Lemme know if anyone else experiencing this.


----------



## BlackCatCoffee (Apr 11, 2017)

I do not know what bags Rave are using so I cannot comment on them specifically but this is a problem with some recyclable bags and is *part* of the reason we stick with traditional solutions at the moment.

The barrier isn't the same as regular bags and coffee life is decreased as a result.

I would advise that you remove it from the packaging and seal it in something like an Airscape as soon as it arrives.


----------



## AndyDClements (Aug 29, 2016)

I had commented on another thread about a staple breaking the seal, but on a bag where it appears there's no such breach I find that I can compress the bag with the air leaving via the one-way valve, then after a few mins the bag has puffed back to its earlier shape meaning air has re-entered. So, something isn't right.


----------



## Cana (Mar 7, 2015)

Here is a picture of the current bags they use. I've just got off a livechat with RAVE they said that it might be a manufacturing issue where the seal is installed backwards, letting air in instead of out. Not sure about this, as each of my bags that have been of this material had the same issue. I always choose the same signature beans they






do, and have done for years n years.


----------



## DavecUK (Aug 6, 2013)

BlackCatCoffee said:


> I do not know what bags Rave are using so I cannot comment on them specifically but this is a problem with some recyclable bags and is *part* of the reason we stick with traditional solutions at the moment.
> 
> The barrier isn't the same as regular bags and coffee life is decreased as a result.
> 
> I would advise that you remove it from the packaging and seal it in something like an Airscape as soon as it arrives.


 I fully agree with this, I did try and start a discussion to find out what peoples experience was with recyclable/compostable/biodegradable bags in general and how to tell if the bags barrier is too permeable. I did some experiments myself and found problems. Especially when unopened bags were stored in a fridge, with smells transferring to the coffee.

The above is not about Raves bags, just the general change to this type of packaging for many roasters

Some roasters I know, also had reports that the coffee wasn't staying as fresh.


----------



## Cana (Mar 7, 2015)

Hmm I'm quite tempted to swap brands perhaps. I've been with RAVE for years n years. Never had bad coffee from them, had one bag I didn't quite like as the flavour notes was "Lime" and obviously was quite sour/ tart due to this. But I've never had undrinkable coffee from them.

Or what might be what I have to do is order smaller bags more frequently rather my usual 1kg- 2kg per month.


----------



## matted (Sep 30, 2019)

and/or put them in a coffee canister / storage solution.
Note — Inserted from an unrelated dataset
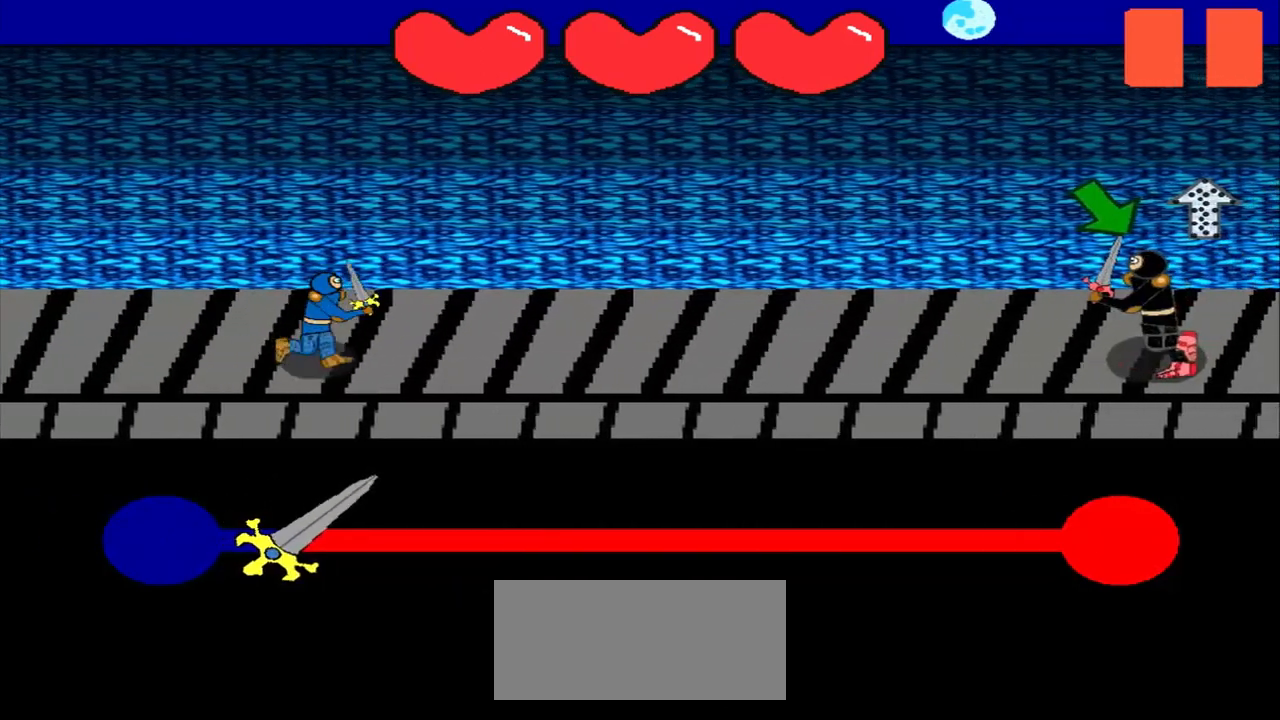
{"buttons": [], "left_stick": "center", "events": []}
I have some of these bags in the freeezer, but always double bag, so have not noticed, but will be looking!


----------



## 24774 (Mar 8, 2020)

Looks like the bags Artisan use? They work perfectly well though.
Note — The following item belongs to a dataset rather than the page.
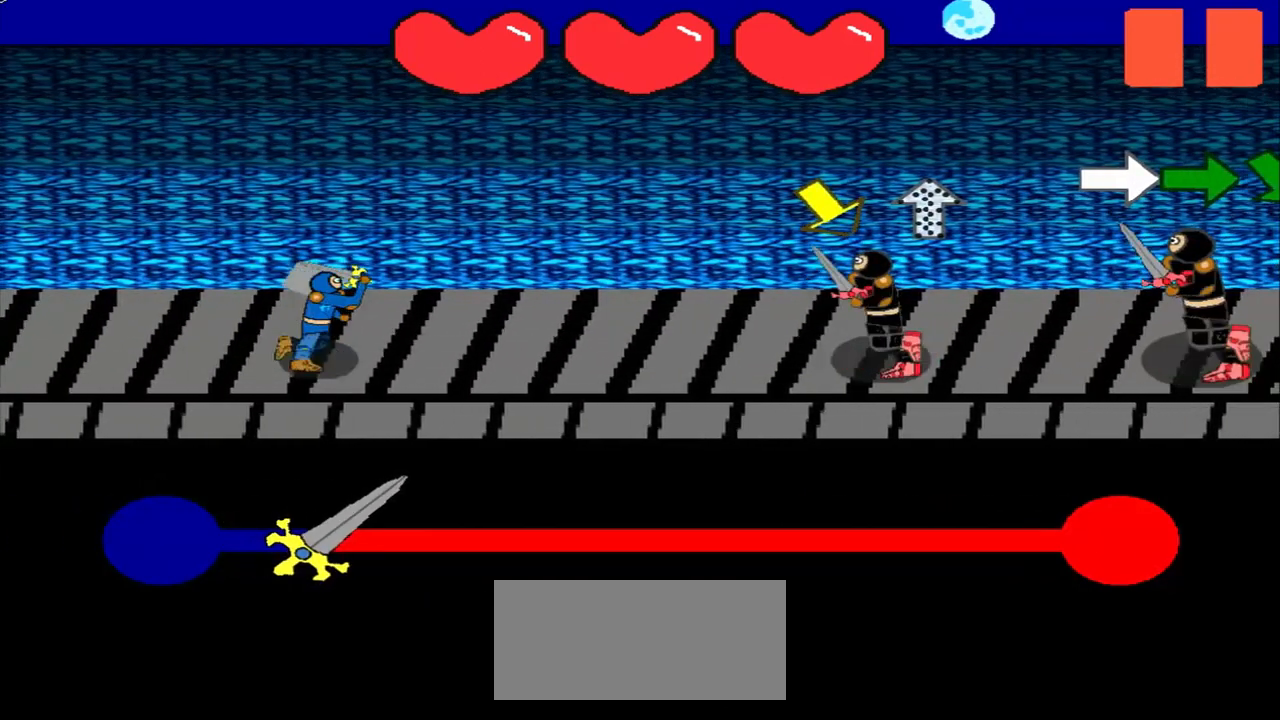
{"buttons": [], "left_stick": "center", "events": [[42, "left_stick", "center"], [250, "left_stick", "down-right"], [417, "left_stick", "center"]]}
See they're still including as much waste as possible if an effort to be 'cool'.


----------



## HDAV (Dec 28, 2012)

I've not noticed an issues with the subscription bags we have had recently, certainly better than than the standard kitchen zip lock bags another roaster shipped beans in.


----------



## BlackCatCoffee (Apr 11, 2017)

HDAV said:


> I've not noticed an issues with the subscription bags we have had recently, certainly better than than the standard kitchen zip lock bags another roaster shipped beans in.


 As in? -

https://img.thrfun.com/img/094/385/ziploc_bags_x.jpg


----------



## HDAV (Dec 28, 2012)

BlackCatCoffee said:


> As in? -
> 
> https://img.thrfun.com/img/094/385/ziploc_bags_x.jpg


 not even that fancy (should note rave subscription bag arrived the same week as the twenty order but will probably be left unopened longest and the aroma is strong due to the poorly sealed twenty bags )

https://www.coffeeforums.co.uk/topic/55575-first-order-from-bristol-twenty-arrived/?do=embed


----------



## DavecUK (Aug 6, 2013)

The problem with Ziplock bags like tha, they are quite permeable even when heat sealed.


----------



## Cana (Mar 7, 2015)

The old paper bags were great, had no issues at all keeping beans stored in the old paper bags.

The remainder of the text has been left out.